Another positive works for the whole company through the UK version of the ‘carbon tax’, the CO2 reduction targets for industry.

For some enterprises that find emissions reduction difficult, a way of keeping a lid on such outgoings has been to have a transport arm using of non-fossil fuels, such as bio-methane, that is carbon tax-free.

Two other reasons for Waitrose pushing on from dual fuel to full gas was lack of transparency for claims on how much gas was used and how drivers were behaving.

The gas component for tax purposes was predicated at 50-50 but, as gas then performed less well, drivers would switch and diesel running moved to 80-20.

Now, using advanced on-board telematics, such measures are very precise.

While the firm runs a range of rigids plus vans, the trial will stick mostly with prime movers as 70 per cent of the diesel burn comes from the heaviest 15 per cent of the fleet – a couple of rigids will get gas this year, however. 

The payback time on rigids would be twice, or four years, that of the prime movers.

Slippery trail

When Waitrose sought aerodynamic trailer savings, the stipulation was no loss in capacity while carrying a relatively light average weight of 25-26 tonnes.

The present ‘boat-tail’ trailer, now built for the company by Scottish-headquartered UK firm Gray & Adams, is the result.

Lower to the ground, so the prime mover shields it, with deep side wind-guards and with air space opened on parts of the rear and underside, refinements saw testing done independently at Cambridge University fuel-efficiency return of 7 per cent.

Standard UK trailers stand at 4.2 metres and standard Waitrose trailers had been 20cm lower but the new trailers are 3.8 metres.

It emerged in testing that about 35 per cent of trailer drag came from an area of low pressure at the back of the trailer.

The surprise for company transport managers was the amount of air resistance underneath.

This was made plain by an innovative water-tank testing.

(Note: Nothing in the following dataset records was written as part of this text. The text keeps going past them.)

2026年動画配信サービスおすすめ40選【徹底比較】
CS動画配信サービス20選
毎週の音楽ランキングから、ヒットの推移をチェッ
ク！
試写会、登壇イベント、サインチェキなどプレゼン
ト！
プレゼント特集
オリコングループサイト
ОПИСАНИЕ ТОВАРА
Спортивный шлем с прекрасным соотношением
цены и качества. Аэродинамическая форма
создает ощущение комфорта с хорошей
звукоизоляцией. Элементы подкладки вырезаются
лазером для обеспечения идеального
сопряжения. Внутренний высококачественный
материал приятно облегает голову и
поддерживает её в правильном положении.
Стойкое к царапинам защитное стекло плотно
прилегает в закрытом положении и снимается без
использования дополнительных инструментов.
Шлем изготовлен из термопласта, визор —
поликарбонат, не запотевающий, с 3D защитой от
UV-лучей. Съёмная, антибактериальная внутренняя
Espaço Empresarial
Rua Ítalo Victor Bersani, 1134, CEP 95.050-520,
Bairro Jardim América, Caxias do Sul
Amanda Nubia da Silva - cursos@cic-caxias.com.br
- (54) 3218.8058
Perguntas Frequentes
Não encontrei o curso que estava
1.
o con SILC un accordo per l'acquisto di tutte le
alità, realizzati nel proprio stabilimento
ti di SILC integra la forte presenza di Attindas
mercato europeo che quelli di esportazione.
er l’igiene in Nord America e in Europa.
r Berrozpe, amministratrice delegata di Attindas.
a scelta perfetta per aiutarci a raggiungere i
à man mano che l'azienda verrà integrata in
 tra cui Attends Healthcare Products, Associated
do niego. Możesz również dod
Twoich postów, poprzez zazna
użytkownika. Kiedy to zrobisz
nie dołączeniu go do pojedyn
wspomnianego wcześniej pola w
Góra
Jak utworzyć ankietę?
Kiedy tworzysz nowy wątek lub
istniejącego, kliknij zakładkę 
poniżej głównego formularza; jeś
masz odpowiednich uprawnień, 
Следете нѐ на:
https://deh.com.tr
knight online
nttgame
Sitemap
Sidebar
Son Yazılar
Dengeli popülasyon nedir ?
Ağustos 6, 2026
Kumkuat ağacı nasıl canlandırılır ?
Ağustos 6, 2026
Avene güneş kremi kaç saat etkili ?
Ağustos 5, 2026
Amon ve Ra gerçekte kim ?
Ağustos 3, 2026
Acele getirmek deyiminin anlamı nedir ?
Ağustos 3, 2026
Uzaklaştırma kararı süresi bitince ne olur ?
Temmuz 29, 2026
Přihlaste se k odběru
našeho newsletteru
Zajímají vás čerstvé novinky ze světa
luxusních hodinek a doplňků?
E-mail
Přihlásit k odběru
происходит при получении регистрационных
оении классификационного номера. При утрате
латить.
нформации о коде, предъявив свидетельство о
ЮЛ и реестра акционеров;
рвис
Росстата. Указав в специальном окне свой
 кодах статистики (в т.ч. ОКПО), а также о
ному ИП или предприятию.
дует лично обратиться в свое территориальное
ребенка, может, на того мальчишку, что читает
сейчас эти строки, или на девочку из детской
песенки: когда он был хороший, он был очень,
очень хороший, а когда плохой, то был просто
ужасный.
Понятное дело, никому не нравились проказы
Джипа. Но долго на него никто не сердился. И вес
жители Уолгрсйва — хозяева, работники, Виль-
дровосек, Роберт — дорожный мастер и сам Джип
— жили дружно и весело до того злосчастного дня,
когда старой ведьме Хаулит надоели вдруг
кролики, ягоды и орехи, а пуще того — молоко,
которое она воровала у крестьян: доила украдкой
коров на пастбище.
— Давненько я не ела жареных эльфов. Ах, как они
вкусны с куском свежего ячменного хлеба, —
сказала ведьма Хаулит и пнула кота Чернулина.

Pushing a scale model through water, infused with millions of silver particles and milk, and filmed at high-speed using laser lighting, allows a supercomputer to analyse the flow behaviour frame by frame.

The solution was to push through as much air as possible by tapering the back at the top and sides and using aerodynamic axles.

The upsides taper in about 7cm starting 1.5m from the end.

The company does have issues with refrigeration units on their cold trailers, though, contributing and an overall 20 per cent of diesel usage.

It is testing seven vehicles with units powered by the truck engine power take-off and using a swash plate pump.

Telematics touch

As with other manufactures, Scania is strong on what telematics promises for operators, especially for driving efficiency, so it is interesting to hear what Waitrose makes of it.

The JLP’s and its grocer’s telematics usage began in 2007-8, starting with the heavy fleet that burns the most fuel.

The group managed a 5 per cent fuel bill reduction in the first year put down directly to the focus on driver behaviour.

Now all vehicles of 3.5 tonne and above have it.